From THE CHRONICLES OF NARNIA, Vol. 1 (c/o Google Images)

From THE CHRONICLES OF NARNIA, Vol. 1 (c/o Google Images)

2015-01-08 @ 13:22 CST

C.S. Lewis, the famous Protestant apologist, sought to teach people about the God of “traditional” Christianity in various ways, including allegorical fiction. His most famous series of books in that category is the collection THE CHRONICLES OF NARNIA, which I once read from front to back. (I have also seen the first two films inspired by the books.) An important character, Aslan the Lion, is a thinly veiled symbol of Jesus Christ – and at the very end of the series, Lewis made crystal clear he meant it to be that way.

I’m rethinking my whole relationship to speculative fiction, but I do remember many quotes from many spec-fic works. I liked this quote, which I found on Google Images today. Three children who visit Narnia – in the first volume – learn about Aslan from two talking beavers. One of them asks if Aslan – who, of course, also talks – is “safe” to be around. No, He isn’t “safe” – but He is good, and that’s the point. And woe be to those who stand against Him – even the Ice Queen, who is so obviously a minion of the Devil.

By the way, Aslan is a Persian word – I recall it means “lion” in and of itself.

I recall also that the biblical apostle Paul knew the Greek literature – even the mythology – written by then-famous Greek authors. He quoted two poems – originally meant to praise Zeus – in praise of the true God (Theos), when Paul stood before the council at Athens. He quoted two other authors elsewhere. All are quoted verbatim in their own Classical Greek, which was more formal than the Common Greek Paul spoke every day.

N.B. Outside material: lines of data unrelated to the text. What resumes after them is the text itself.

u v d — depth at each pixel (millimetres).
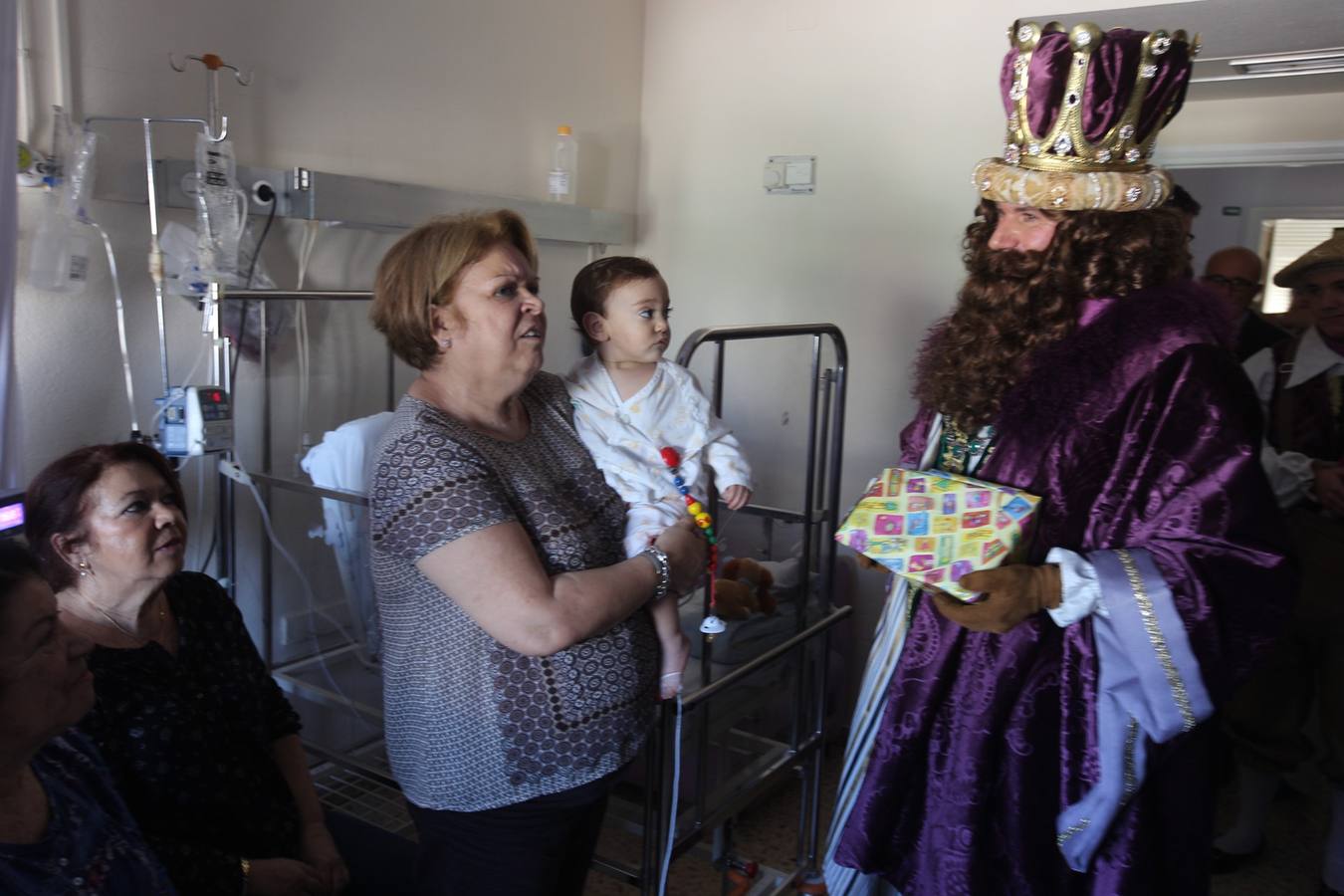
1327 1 2182
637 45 3254
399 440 1130
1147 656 1115
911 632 1330
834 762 2869
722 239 3199
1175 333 1146
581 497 1330
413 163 2547
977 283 1266
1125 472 1160
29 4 1728
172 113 1991
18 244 1750
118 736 1180
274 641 2215
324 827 1455
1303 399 2264
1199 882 1229
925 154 2834
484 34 2697
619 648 1226
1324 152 2373
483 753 1164
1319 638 2193
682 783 1869
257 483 1972
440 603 1159
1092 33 1128
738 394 3213
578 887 1377
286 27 2193
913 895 1310
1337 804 2211
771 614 1956
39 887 933
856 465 3045
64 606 1246
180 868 1151
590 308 1478
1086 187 1154
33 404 1834
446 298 1150
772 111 3061
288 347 2281
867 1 2869
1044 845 1209
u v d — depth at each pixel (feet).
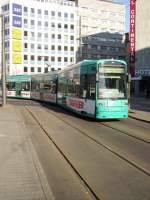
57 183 28.96
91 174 31.86
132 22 201.77
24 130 58.85
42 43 438.81
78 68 90.33
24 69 426.92
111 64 77.82
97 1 463.42
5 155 37.42
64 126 69.26
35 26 433.89
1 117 81.05
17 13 418.92
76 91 92.02
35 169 31.50
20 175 29.50
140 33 264.72
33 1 431.43
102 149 44.65
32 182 27.50
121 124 74.33
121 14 477.77
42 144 48.06
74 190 27.02
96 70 77.51
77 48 457.68
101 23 466.70
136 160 38.01
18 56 418.31
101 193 26.23
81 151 43.19
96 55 461.78
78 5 455.63
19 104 139.85
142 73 263.70
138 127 69.15
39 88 158.51
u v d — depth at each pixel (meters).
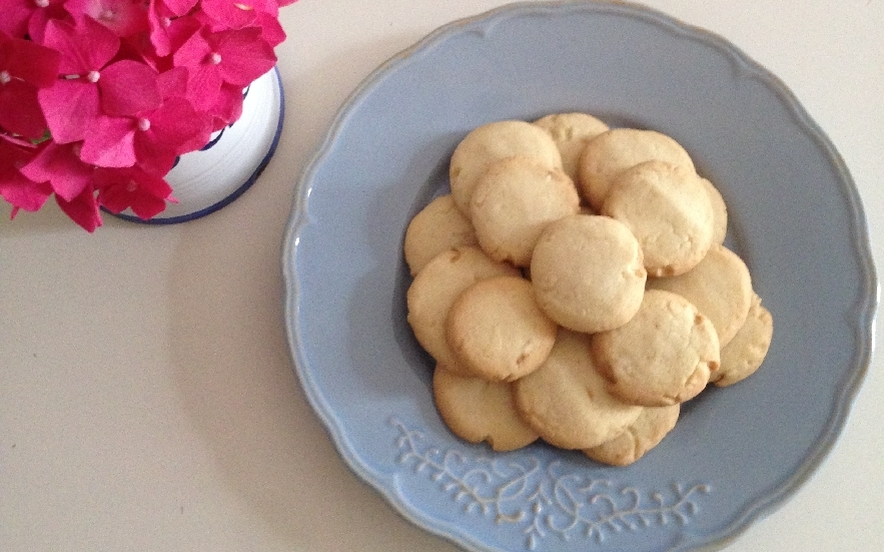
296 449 0.38
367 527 0.37
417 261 0.39
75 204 0.29
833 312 0.39
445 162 0.41
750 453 0.38
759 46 0.44
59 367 0.38
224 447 0.38
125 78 0.26
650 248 0.38
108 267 0.39
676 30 0.41
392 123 0.40
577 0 0.40
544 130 0.41
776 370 0.39
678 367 0.37
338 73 0.42
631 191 0.38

(Acts 17:28 RSV) “…for ‘In him we live and move and have our being‘; as even some of your poets have said, ‘For we are indeed his offspring.'” (two quotes)
(1 Corinthians 15:33 RSV) Do not be deceived: “Bad company ruins good morals.”
(Titus 1:12 RSV) One of themselves, a prophet of their own, said, “Cretans are always liars, evil beasts, lazy gluttons.”

Paul had a curiosity about the world around him, and about its literature. But he knew how to sift the wheat from the chaff, so he could be “all things to all men”. He didn’t indulge in that kind of thing merely for its entertainment value, or merely to nurture his ENFP-style gift of imagination. This is an example which I, as a fellow ENFP and prone to making certain mistakes accordingly, am trying to learn from now.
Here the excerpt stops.